The Blacksmith'S Shop is a Grade II listed building in the Cotswold local planning authority area, England. First listed on 25 July 2008. Forge. 3 related planning applications.
The Blacksmith'S Shop
- WRENN ID
- stubborn-tower-smoke
- Grade
- II
- Local Planning Authority
- Cotswold
- Country
- England
- Date first listed
- 25 July 2008
- Type
- Forge
- Source
- Historic England listing
Description
THE BLACKSMITH'S SHOP, TODENHAM
A blacksmith's forge dating originally from circa 1757, extended in the mid-late nineteenth century.
The building is constructed from red brick laid in an irregular, mainly stretcher bond, with later brick used for the western end and the upper courses across the building. It is set under a Welsh slate roof.
The forge is a single-depth, linear range, positioned against the high retaining wall of the churchyard to its rear. The main elevation comprises three unequal bays. The left bay contains double plank and ledged doors under a timber lintel. The long central bay has two windows under timber lintels: a wide timber casement with six narrow upright lights, and a smaller pegged timber six-pane fixed light with mesh glazing. The separate store to the right has a narrow plank door dating from the later nineteenth century. The gable end is blind. A plain square brick stack stands at the eastern end of the long central bay. To the rear, the building rises only approximately 30 centimetres above the height of the retaining wall to the churchyard.
Internally, the building is divided into three unequal rooms, each running the depth of the structure. The left-hand room, probably the nineteenth-century shoeing room, has traces of a terracotta tiled floor beneath later debris and an inserted timber ceiling across one end to provide storage. A wide doorway, perhaps the original entrance, leads into the forge, which has a furnace at either end with raking chimney breasts in brick. A timber bench is fixed under the window and the room is open to the roof. The third room is a store, accessed only from outside. The roof is a simple structure of narrow section timbers formed from paired common rafters with single purlins, dating from the later nineteenth century and extending across the entire building. Several independent timbers stretch across the central room, resting on the wall tops, to allow machinery and tools to hang. The walls are spiked with narrow metal bars protruding from the mortar in the brickwork, to allow tools and forged items to hang.
The village of Todenham is recorded from as early as the ninth century. Documentary records mention smiths working in the village from the thirteenth century to the late twentieth century, with a forge recorded in the sixteenth century. However, the current building marks the site where a new forge was built at Homestall End in 1757. This earliest phase consisted of a low single-storey one-bay building with a separate narrow bay at the east end and a single furnace.
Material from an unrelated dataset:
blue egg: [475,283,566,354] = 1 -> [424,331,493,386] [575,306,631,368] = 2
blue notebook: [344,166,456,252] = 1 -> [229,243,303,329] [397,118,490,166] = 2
The building was extended westwards after 1840, and the roof was raised at a later stage, resulting in replacement of the roof structure. A second furnace was added at the east end at this time, and the chimney of the earlier furnace was removed. The tithe map of 1840 describes the building as a Blacksmith's Shop. Historical directories record George King as the smith in 1856, and Harry Gilson in 1897 and 1914. The Gilson family remained the village blacksmiths until the forge closed in 1964, remaining unaltered since that date.